▸ **Aim of the exercise**
With images removed, transcribe each record exactly as it appears.

▸ **Materials provided**
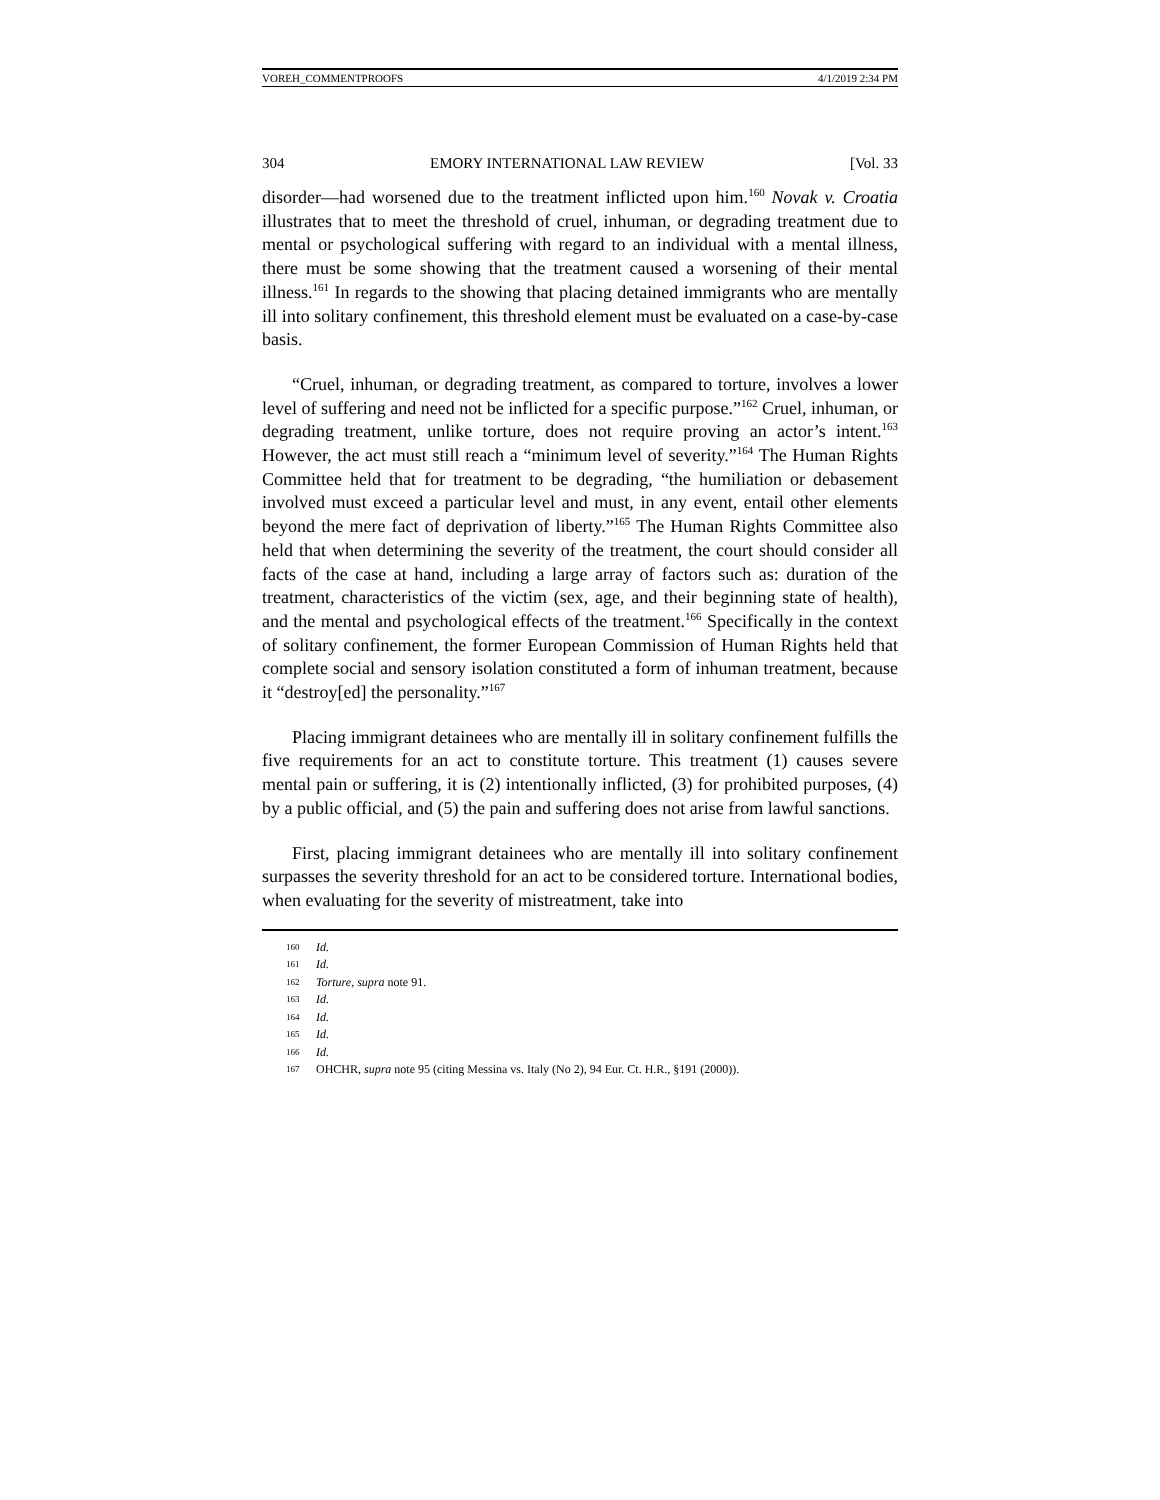VOREH_COMMENTPROOFS 4/1/2019 2:34 PM
304 EMORY INTERNATIONAL LAW REVIEW [Vol. 33
disorder—had worsened due to the treatment inflicted upon him.<sup>160</sup> Novak v. Croatia illustrates that to meet the threshold of cruel, inhuman, or degrading treatment due to mental or psychological suffering with regard to an individual with a mental illness, there must be some showing that the treatment caused a worsening of their mental illness.<sup>161</sup> In regards to the showing that placing detained immigrants who are mentally ill into solitary confinement, this threshold element must be evaluated on a case-by-case basis.
“Cruel, inhuman, or degrading treatment, as compared to torture, involves a lower level of suffering and need not be inflicted for a specific purpose.”<sup>162</sup> Cruel, inhuman, or degrading treatment, unlike torture, does not require proving an actor’s intent.<sup>163</sup> However, the act must still reach a “minimum level of severity.”<sup>164</sup> The Human Rights Committee held that for treatment to be degrading, “the humiliation or debasement involved must exceed a particular level and must, in any event, entail other elements beyond the mere fact of deprivation of liberty.”<sup>165</sup> The Human Rights Committee also held that when determining the severity of the treatment, the court should consider all facts of the case at hand, including a large array of factors such as: duration of the treatment, characteristics of the victim (sex, age, and their beginning state of health), and the mental and psychological effects of the treatment.<sup>166</sup> Specifically in the context of solitary confinement, the former European Commission of Human Rights held that complete social and sensory isolation constituted a form of inhuman treatment, because it “destroy[ed] the personality.”<sup>167</sup>
Placing immigrant detainees who are mentally ill in solitary confinement fulfills the five requirements for an act to constitute torture. This treatment (1) causes severe mental pain or suffering, it is (2) intentionally inflicted, (3) for prohibited purposes, (4) by a public official, and (5) the pain and suffering does not arise from lawful sanctions.
First, placing immigrant detainees who are mentally ill into solitary confinement surpasses the severity threshold for an act to be considered torture. International bodies, when evaluating for the severity of mistreatment, take into
160 Id.
161 Id.
162 Torture, supra note 91.
163 Id.
164 Id.
165 Id.
166 Id.
167 OHCHR, supra note 95 (citing Messina vs. Italy (No 2), 94 Eur. Ct. H.R., §191 (2000)).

▸ **Solution to the exercise**
VOREH_COMMENTPROOFS 4/1/2019 2:34 PM
304 EMORY INTERNATIONAL LAW REVIEW [Vol. 33
disorder—had worsened due to the treatment inflicted upon him.<sup>160</sup> Novak v. Croatia illustrates that to meet the threshold of cruel, inhuman, or degrading treatment due to mental or psychological suffering with regard to an individual with a mental illness, there must be some showing that the treatment caused a worsening of their mental illness.<sup>161</sup> In regards to the showing that placing detained immigrants who are mentally ill into solitary confinement, this threshold element must be evaluated on a case-by-case basis.
“Cruel, inhuman, or degrading treatment, as compared to torture, involves a lower level of suffering and need not be inflicted for a specific purpose.”<sup>162</sup> Cruel, inhuman, or degrading treatment, unlike torture, does not require proving an actor’s intent.<sup>163</sup> However, the act must still reach a “minimum level of severity.”<sup>164</sup> The Human Rights Committee held that for treatment to be degrading, “the humiliation or debasement involved must exceed a particular level and must, in any event, entail other elements beyond the mere fact of deprivation of liberty.”<sup>165</sup> The Human Rights Committee also held that when determining the severity of the treatment, the court should consider all facts of the case at hand, including a large array of factors such as: duration of the treatment, characteristics of the victim (sex, age, and their beginning state of health), and the mental and psychological effects of the treatment.<sup>166</sup> Specifically in the context of solitary confinement, the former European Commission of Human Rights held that complete social and sensory isolation constituted a form of inhuman treatment, because it “destroy[ed] the personality.”<sup>167</sup>
Placing immigrant detainees who are mentally ill in solitary confinement fulfills the five requirements for an act to constitute torture. This treatment (1) causes severe mental pain or suffering, it is (2) intentionally inflicted, (3) for prohibited purposes, (4) by a public official, and (5) the pain and suffering does not arise from lawful sanctions.
First, placing immigrant detainees who are mentally ill into solitary confinement surpasses the severity threshold for an act to be considered torture. International bodies, when evaluating for the severity of mistreatment, take into
160 Id.
161 Id.
162 Torture, supra note 91.
163 Id.
164 Id.
165 Id.
166 Id.
167 OHCHR, supra note 95 (citing Messina vs. Italy (No 2), 94 Eur. Ct. H.R., §191 (2000)).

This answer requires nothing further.